すだちをいただく。
職場の先輩からすだちをいただいた。
ミニバケツに山盛り2つ、みんなでわけてね、ということで、家族のいる私は必然的に、みんなより多めに袋に入れて持ち帰る。
子どもを迎えに行った先の実家で、三分の一を渡し、残りは冷蔵庫へ。
さあ、どうやって食べようか。
とりあえず、輪切りのすだちに砂糖をかけて、レンジで加熱し、すだちジュースを作っていただく。
次の日は、9月といえどもまだ暑い日だったので、夕飯にすだちうどんにする。
酸味が特に好きではない私にとって、お店でもなかなか選ばないメニューだが、麺類なら部活で食欲減退中の長男でも食べられるだろう。
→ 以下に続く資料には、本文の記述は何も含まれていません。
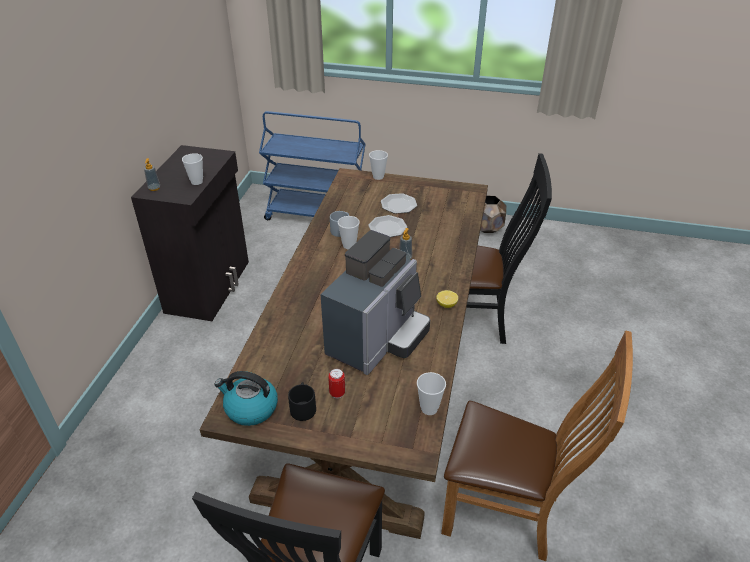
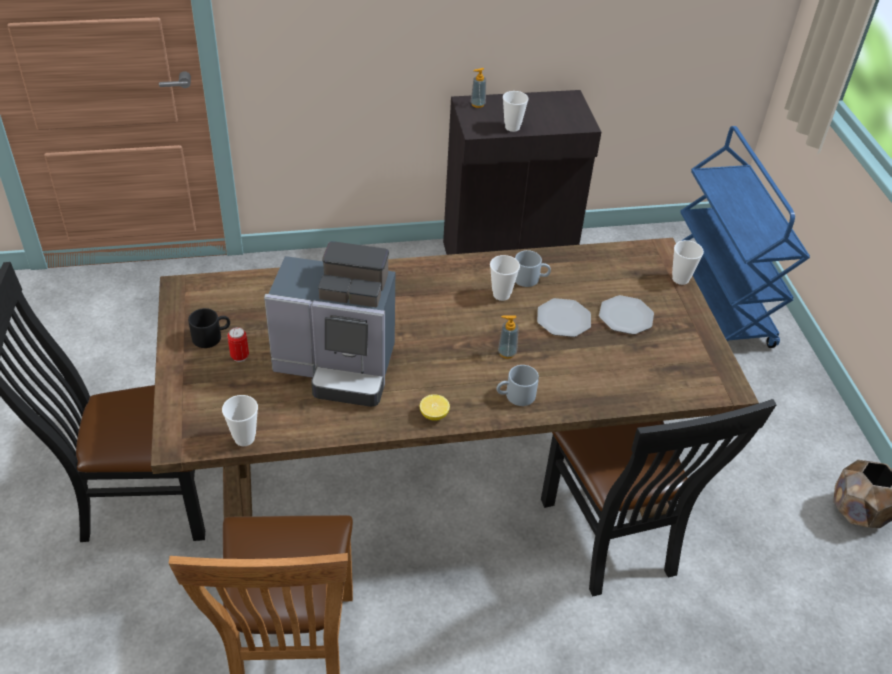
camera: 65 degrees right, 5 degrees up
(250, 408) = (196, 300): kettle -> none
(445, 266) = (515, 396): none -> grey mug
三人兄弟のお腹を満たすべく、豚しゃぶも大量にのせて、麺つゆをかける。
どうやって食べるの?
このすだちは食べるの?
と、その美味しさに半信半疑な息子たちは口々にたずねるが、まあ、食べてみてよ、と私もどのくらいすだちを入れていいのか、あまりよくわからないまま盛り付けた。
食べて納得のすだちの威力、なるほど!と言いながら、どんどん食べ進められた。
これ、お父さんがいたら、すだちうどんを夕飯に出したと思う?
と、子どもたちに訊ねてしまう。
もちろん、答えはNOだ。
好き嫌いが多く、食わず嫌い、「すだちを取ってくれ」と夫に言われるのがわかりきっているのに、作る気になれない。
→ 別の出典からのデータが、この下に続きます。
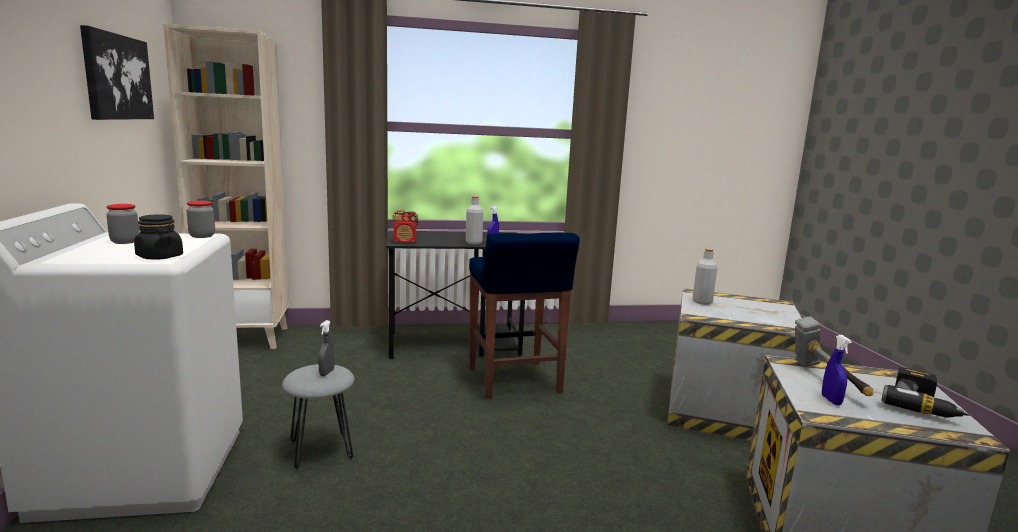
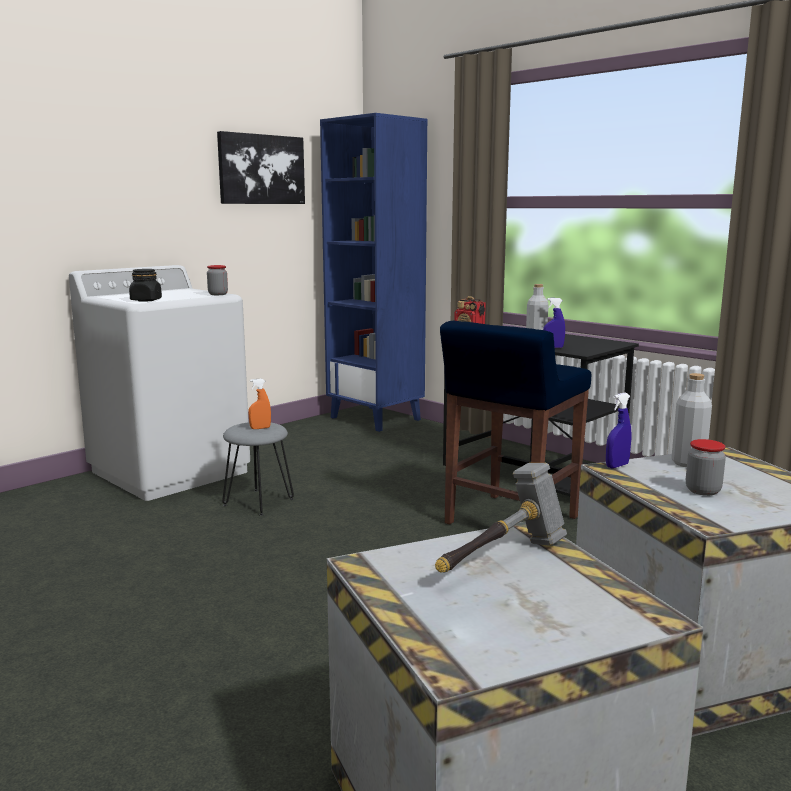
camera: 55 degrees right, 0 degrees up
(125, 242) = (170, 292): jar -> jar (703, 491)
(245, 338) = (376, 418): beige bookcase -> blue bookcase
(327, 373) = (260, 428): grey spray bottle -> orange spray bottle
(831, 400) = (427, 567): blue spray bottle -> blue spray bottle (617, 466)
(922, 405) = (522, 628): power drill -> none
もともと食事を作るのが得意ではない私にとって、夫の好み通りの夕食を作るのは、ある意味簡単なことだった。7種類くらいの定番メニューを繰り返し出せば、それで良かった。
しかし、子どもができてからは、本当にそれが窮屈で重荷だった。日本に生まれてきて、これだけ豊かな和食文化があるのに、野菜や魚を食べさせなくていいのか?
田畑から生まれる農作物が美味しいこの地域において、お隣さんからいただく野菜を夕飯に出せないつらさ、くやしさ、不自由さ。私にもっと料理の腕前があれば、夫の偏見を覆し、食べてもらえたかもしれないが、そんな努力ができるだけの時間も気力もない。
でも、今は。
食べ盛りのあなたたちに、どんどん食べてもらって幸せよ、と話す。
ごめんなさい、お父さんのことを悪く言うのは、よくないことと、わかってはいるのだが、本当のところを納得してもらいたい、弱い母を許してほしい。